We propose our proprietary solution to this problem: we have prepared a special tool for radiologists. The doctor’s task will involve the definition of traits on a form instead of writing it by hand. High-quality data sets will be obtained during that process, will be used for research on the malignant lesion assessment standards. Thanks to this approach we get a beautiful database for artificial intelligence algorithms, and on the basis of the filled out form, a structured report is automatically generated.
We’ve just started our work. We gather thirty cases for assessment by six radiologists: three of them experienced and three inexperienced. A retest is conducted after a month. This is also interesting from a psychological point of view: we will conduct this study in collaboration with the cognitive psychologists at the SWPS University of Social Sciences and Humanities. Will significant differences arise between radiologists? Will a physician assess the case after a month the same way they did the first time? I’m really curious what the result of this is going to be. My experiences, apart from computer science, cover psychology too. While I was studying, I worked on a tool to study susceptibility to optical illusions. (VIS – Visual Illusion Simulation), because we’re all born with a certain degree of susceptibility. And now the question is how susceptible to illusion are radiologists?

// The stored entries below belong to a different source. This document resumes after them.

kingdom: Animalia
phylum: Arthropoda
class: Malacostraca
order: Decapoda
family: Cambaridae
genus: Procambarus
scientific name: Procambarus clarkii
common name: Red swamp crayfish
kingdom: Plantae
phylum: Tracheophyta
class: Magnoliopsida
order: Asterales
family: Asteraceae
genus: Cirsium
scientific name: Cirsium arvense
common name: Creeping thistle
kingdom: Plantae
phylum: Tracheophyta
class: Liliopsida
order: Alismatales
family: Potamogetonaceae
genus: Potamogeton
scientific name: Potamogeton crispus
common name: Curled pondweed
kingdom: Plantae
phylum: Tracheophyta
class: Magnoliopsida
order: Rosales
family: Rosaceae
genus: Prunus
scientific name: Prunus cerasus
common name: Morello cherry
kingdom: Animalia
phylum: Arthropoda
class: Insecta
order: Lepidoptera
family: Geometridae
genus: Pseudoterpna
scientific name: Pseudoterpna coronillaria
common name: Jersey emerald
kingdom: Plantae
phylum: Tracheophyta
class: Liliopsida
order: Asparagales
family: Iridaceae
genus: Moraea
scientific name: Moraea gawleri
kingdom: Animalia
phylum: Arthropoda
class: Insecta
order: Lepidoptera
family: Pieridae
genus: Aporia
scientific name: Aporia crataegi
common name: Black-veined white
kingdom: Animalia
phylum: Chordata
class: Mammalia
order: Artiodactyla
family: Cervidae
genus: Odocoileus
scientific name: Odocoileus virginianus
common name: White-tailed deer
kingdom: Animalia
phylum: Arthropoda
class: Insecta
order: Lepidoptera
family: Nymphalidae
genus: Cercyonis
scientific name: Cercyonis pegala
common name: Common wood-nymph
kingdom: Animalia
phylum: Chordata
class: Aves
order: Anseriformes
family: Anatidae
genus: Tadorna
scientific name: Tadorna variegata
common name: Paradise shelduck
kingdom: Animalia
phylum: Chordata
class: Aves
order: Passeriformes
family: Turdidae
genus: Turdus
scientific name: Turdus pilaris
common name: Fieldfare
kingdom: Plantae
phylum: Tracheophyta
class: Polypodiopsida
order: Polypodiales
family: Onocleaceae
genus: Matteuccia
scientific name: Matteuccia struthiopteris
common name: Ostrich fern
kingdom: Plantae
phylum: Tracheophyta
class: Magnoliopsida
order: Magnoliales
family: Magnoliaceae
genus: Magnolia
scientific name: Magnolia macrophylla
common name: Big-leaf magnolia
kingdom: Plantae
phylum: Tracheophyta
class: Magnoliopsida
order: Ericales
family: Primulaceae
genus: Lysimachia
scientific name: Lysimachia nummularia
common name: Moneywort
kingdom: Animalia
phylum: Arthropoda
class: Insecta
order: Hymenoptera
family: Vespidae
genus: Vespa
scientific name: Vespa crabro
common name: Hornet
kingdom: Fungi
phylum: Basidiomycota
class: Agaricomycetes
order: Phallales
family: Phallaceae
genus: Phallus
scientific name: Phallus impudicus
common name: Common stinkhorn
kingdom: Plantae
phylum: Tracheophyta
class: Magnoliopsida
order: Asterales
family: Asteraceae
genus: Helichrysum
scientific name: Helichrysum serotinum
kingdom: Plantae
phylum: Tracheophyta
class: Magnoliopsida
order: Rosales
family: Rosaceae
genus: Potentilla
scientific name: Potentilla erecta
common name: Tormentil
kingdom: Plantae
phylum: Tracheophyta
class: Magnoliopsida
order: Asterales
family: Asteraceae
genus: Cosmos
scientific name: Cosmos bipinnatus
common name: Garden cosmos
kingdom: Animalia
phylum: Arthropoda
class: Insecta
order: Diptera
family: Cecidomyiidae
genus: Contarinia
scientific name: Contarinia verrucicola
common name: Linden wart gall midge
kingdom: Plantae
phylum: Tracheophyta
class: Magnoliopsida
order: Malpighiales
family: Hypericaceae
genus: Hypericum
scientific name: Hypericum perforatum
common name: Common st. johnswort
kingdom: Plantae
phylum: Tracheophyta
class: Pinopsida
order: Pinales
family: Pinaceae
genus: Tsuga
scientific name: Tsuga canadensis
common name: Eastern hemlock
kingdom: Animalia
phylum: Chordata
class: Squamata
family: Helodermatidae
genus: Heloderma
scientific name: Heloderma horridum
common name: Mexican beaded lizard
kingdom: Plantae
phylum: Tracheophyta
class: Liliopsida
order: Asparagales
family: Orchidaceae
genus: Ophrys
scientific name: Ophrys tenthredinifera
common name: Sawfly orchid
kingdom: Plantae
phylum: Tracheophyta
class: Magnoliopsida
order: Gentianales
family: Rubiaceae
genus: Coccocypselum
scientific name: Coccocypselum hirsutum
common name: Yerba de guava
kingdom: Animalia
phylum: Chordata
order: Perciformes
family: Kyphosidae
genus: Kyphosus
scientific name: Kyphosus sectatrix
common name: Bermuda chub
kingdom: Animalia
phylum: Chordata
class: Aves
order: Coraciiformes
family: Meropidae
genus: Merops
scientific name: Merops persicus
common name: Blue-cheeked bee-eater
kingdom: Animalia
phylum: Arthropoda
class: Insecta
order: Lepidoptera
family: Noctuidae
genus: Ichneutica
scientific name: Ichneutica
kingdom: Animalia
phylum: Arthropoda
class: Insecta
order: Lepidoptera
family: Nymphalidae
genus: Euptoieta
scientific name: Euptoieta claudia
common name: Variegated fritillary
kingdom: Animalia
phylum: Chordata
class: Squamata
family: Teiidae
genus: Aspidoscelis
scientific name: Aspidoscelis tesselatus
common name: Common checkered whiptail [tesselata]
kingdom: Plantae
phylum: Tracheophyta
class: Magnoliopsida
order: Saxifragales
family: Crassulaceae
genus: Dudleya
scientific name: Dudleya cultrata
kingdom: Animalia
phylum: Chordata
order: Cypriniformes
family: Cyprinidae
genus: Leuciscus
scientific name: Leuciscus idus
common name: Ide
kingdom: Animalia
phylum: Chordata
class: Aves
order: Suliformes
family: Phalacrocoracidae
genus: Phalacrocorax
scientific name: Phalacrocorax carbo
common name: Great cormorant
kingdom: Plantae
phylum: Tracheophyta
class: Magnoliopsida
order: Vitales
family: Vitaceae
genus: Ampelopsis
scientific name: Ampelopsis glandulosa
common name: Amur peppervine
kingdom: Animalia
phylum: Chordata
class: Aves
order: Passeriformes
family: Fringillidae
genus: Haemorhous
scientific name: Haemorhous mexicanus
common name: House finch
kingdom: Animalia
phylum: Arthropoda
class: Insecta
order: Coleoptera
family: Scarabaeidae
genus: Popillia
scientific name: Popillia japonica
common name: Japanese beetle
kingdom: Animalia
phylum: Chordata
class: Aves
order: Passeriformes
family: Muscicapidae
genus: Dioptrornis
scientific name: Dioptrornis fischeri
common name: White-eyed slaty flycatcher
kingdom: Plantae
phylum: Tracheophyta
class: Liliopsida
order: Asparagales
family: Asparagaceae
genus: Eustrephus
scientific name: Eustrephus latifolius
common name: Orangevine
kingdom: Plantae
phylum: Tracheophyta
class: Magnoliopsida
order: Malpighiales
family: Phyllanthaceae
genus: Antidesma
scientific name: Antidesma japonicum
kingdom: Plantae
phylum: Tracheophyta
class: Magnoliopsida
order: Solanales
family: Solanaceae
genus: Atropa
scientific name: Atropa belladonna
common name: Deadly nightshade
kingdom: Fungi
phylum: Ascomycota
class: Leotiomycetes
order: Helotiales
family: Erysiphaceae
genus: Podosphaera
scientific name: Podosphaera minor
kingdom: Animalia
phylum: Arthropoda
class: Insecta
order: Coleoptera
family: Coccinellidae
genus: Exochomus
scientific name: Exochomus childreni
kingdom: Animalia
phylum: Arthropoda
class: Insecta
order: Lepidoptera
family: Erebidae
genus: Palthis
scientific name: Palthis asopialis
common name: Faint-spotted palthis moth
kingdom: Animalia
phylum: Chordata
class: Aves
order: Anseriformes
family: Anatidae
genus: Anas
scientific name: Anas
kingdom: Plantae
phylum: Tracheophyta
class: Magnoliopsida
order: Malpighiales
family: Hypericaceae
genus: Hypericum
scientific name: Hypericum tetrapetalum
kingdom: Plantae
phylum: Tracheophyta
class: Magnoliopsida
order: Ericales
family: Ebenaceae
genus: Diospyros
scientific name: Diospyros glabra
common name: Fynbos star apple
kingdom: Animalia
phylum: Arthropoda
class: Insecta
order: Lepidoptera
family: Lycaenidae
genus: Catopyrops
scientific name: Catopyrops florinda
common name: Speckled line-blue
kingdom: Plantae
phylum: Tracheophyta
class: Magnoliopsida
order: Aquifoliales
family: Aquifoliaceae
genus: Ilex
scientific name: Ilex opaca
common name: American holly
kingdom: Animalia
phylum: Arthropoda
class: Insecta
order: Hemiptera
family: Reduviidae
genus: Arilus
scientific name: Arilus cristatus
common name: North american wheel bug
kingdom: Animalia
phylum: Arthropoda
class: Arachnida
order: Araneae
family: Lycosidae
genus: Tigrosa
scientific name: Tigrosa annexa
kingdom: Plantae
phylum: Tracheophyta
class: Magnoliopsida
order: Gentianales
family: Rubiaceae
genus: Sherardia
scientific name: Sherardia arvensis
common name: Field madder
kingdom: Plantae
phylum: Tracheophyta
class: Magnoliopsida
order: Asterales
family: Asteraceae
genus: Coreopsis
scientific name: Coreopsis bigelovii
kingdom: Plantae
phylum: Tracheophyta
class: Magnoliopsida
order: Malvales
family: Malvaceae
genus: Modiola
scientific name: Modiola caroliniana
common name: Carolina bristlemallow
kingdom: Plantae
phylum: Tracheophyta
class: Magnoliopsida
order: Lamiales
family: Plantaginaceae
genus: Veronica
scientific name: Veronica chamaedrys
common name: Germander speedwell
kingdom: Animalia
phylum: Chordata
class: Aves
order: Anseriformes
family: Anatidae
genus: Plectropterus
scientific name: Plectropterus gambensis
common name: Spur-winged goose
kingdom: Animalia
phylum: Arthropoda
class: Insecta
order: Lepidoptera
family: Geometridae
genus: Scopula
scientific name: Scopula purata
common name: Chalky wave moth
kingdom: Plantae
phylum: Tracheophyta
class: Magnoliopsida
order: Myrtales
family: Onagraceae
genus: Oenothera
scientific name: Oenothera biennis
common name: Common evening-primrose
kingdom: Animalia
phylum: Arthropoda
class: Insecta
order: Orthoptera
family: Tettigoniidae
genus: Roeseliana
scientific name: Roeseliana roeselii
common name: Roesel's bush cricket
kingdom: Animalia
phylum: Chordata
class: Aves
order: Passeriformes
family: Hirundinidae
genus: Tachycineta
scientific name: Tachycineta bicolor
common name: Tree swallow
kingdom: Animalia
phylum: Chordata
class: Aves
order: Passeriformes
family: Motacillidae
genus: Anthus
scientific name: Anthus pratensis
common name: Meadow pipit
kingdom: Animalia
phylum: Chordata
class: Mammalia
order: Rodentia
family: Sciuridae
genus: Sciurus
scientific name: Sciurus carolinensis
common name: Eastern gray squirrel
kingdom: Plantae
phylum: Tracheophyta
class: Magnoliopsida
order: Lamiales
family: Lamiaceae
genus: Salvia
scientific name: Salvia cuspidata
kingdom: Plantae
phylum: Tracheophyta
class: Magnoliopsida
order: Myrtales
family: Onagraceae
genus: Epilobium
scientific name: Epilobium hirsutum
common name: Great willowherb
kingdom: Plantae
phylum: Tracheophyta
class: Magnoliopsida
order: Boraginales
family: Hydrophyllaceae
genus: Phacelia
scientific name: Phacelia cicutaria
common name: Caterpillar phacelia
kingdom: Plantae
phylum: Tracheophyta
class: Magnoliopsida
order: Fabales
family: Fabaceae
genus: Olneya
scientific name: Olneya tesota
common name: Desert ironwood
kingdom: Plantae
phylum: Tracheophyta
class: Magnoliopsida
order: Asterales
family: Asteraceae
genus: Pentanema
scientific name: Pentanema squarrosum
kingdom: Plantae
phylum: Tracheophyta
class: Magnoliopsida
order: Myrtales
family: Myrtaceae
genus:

When, based on an MRI, we will have precise enough methods to evaluate potentially malignant lesions, we’ll be able to significantly reduce the number of patients who are referred for biopsies.
How do the brave ones feel, the ones who volunteered to take part in the project? Are they afraid?
Possibly. People don’t like to discover that they could be wrong. But they realise the system will serve to support radiologists.
But also a threat. Won’t this method soon force them out of work? Or, at least, won’t they lose their autonomy and professional intuition?
I think it’ll be dramatically different. There’s a shortage of radiologists. The MRI machines can work 24/7, but who’s going to analyse the scans? There are too few physicians. The system will make their job much easier. They will be able to analyse more scans at the same time, while their job comfort and the quality of their assessment and reports will increase.
Is there a visible generational difference in the approach to these methods?
Sure. Studies show that experienced specialists often think: ‘’I know what I’m doing. I’ve been doing this for so long. I know my effectiveness. Why would I need some tool, telling me what to do?’’ The younger generation are the opposite: they’re open to the introduction of solutions like this.
Unfortunately, thirty cases is a bit low. If we had 500, then it would be something. But such a dataset costs a lot. That’s why we’ve applied for a grant to the National Science Centre to collaborate with the Oslo University Hospital. As part of the collaboration, datasets from Polish and Norwegian research centres would be integrated, containing notes on a specially designed tool. This would be the biggest and the most precisely described open source mpMRI prostate data set that exists in the world.
I’m most pleased about the fact that the eRADS methodology we devised for prostate cancer MRI diagnosis will be a fantastic foundation to work on other neoplastic diseases.